• [What the task requires] Update the passage of the Kwant thread that starts at "You can find" and stops after "just two leads.", with "transmission matrix" replaced by "scattering matrix".

• [Quoted text]
________________________

Hi,
I had one more query. Would it be possible to calculate and plot the
magnitude and phase of the complex wave function of each transmission mode
separately?
Regards,
Shivang
On Thu, Jun 7, 2018 at 8:29 PM Shivang Agarwal
Hi Abbout,
Thanks for swift response. Indeed, the kwant.wavefunction module gives me a complex number. I had been working on probability (wavefunction squared) and had overlooked the phase part. A noob mistake.
Appreciate your help!
Shivang
On Thu, Jun 7, 2018 at 11:53 AM Abbout Adel
wrote: Dear Shivang,
To get the matrix Gamma you can do:
sys = sys.finalized() lead_L = sys.leads[0] Sigma_L = lead_L.selfenergy(energy) Gamma_L = -2*imag(Sigma_L)
You can find the details in this answer by Joseph [1]. To get directly the transmission matrix t you can do: t=kwant.smatrix(sys,energy, *out_leads=[1]*, *in_leads=[0]*).data #I suppose you have just two leads.
Now, since your aim is to get the wave function, the module kwant.wavefunction gives you the wavefunction as a complex number (module and *phase*). So, your claim that you are unable to get the phase is confusing!
I hope this helps. Adel
[1] https://mailman-mail5.webfaction.com/pipermail/kwant-discuss/2015-May/000355...

________________________

• [Dataset extract]
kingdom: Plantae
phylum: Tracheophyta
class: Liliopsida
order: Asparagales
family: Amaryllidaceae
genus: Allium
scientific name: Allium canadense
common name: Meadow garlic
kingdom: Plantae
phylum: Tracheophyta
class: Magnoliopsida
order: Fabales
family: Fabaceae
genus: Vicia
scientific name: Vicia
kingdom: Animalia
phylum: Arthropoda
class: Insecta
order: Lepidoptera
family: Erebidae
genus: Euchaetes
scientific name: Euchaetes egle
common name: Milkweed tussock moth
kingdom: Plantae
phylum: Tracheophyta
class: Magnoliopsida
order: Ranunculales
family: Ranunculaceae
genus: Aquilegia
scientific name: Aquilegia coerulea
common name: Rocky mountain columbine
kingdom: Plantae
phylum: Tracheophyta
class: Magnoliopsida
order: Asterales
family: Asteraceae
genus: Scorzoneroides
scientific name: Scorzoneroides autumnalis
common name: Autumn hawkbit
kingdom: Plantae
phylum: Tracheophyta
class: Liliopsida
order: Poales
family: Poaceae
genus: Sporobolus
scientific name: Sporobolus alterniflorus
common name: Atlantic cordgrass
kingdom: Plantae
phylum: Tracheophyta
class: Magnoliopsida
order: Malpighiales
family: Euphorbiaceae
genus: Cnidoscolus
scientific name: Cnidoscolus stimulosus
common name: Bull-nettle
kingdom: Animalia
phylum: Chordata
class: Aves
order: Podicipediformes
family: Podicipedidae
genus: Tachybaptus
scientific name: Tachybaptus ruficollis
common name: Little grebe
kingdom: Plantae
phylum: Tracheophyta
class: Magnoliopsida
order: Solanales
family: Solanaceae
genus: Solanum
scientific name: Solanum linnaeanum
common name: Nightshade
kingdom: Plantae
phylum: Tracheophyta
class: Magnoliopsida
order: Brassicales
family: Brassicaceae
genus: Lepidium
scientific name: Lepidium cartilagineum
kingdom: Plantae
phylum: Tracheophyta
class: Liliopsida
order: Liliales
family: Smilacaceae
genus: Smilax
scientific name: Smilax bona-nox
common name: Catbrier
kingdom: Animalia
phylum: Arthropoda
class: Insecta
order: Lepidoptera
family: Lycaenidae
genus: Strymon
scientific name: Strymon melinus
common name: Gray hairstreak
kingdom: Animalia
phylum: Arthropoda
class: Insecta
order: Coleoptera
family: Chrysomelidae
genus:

________________________

• [Task answer]
You can find the details in this answer by Joseph [1]. To get directly the scattering matrix t you can do: t=kwant.smatrix(sys,energy, *out_leads=[1]*, *in_leads=[0]*).data #I suppose you have just two leads.